Board Co-Chair David Ingram voiced concern about the finances of making the move to the Gateway Community Center. Ingram said he was dissuaded by an ongoing maintenance fee for the building’s communal space, which he said would come at a “significant cost” to the library. Adams said with the library’s current budget, they would have an $105,000 annual shortfall if they moved into the building.

Several board members, as well as those who participated in public comment, said the Gateway Community Center was too far away from the center of town, where people could safely walk to the library.

Public comment suggested library patrons weren’t on board either.

“I'm really afraid that throwing good money after bad could result in going down this road and real fiduciary issues for the county,” Bruce Guthrie said. “So, I hope the process of investigation is going to be transparent.
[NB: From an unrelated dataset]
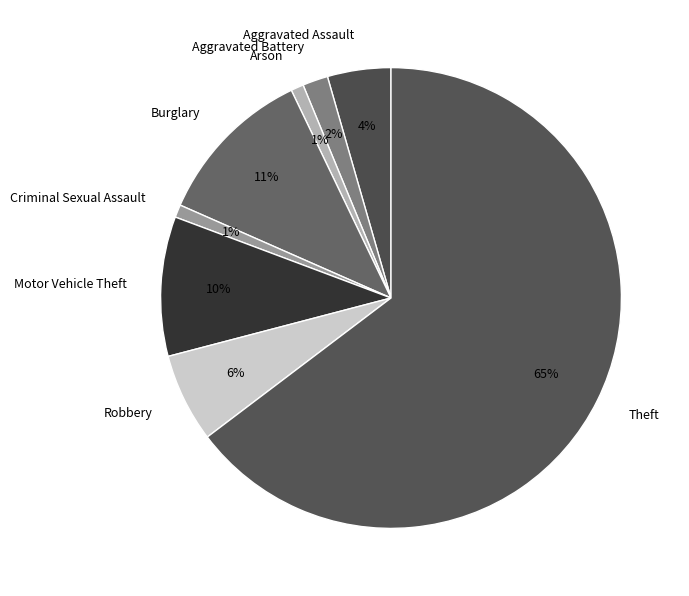

How many segments does this pie chart have?

8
I hope the board is visionary and thinking in very, very long terms when it comes to creating the library that the county needs for the 21st century.”

The Kalispell library’s current location, a three story historic building in downtown, is leased by the county from Kalispell School District 5. The building has had many maintenance issues, is hard for staff to monitor and has been difficult to make ADA compliant.

While not interested in attempting right now to fundraise for a new location, Wheeler said she is interested in getting the ball rolling on a planning process by forming a committee to examine the different options.

Adams suggested reviving a capital campaign committee for the Kalispell branch.

The board has two meetings scheduled for next week.

The ImagineIF Board is set to discuss its donation policies at a special meeting on Oct. 25. The meeting is in the Kalispell library’s meeting room and begins at 11 a.m.

The board’s regular meeting is set for Oct. 27 at 9 a.m. at the Columbia Falls Fire Department, 624 First Ave W., Columbia Falls.

The board is set to discuss a book challenge for “Why Children Matter” by Doug Wilson. It was briefly discussed at September’s board meeting, but tabled for October until all trustees could read it.

In the complaint for the book, the challenger said the book warrants removal due to pedophilia allegations against the author, adding that is also poorly written. The book is described as a “Christian child rearing book,” and though it is seemingly used in many organizations’ teachings, it has also been criticized for the allegations against Wilson.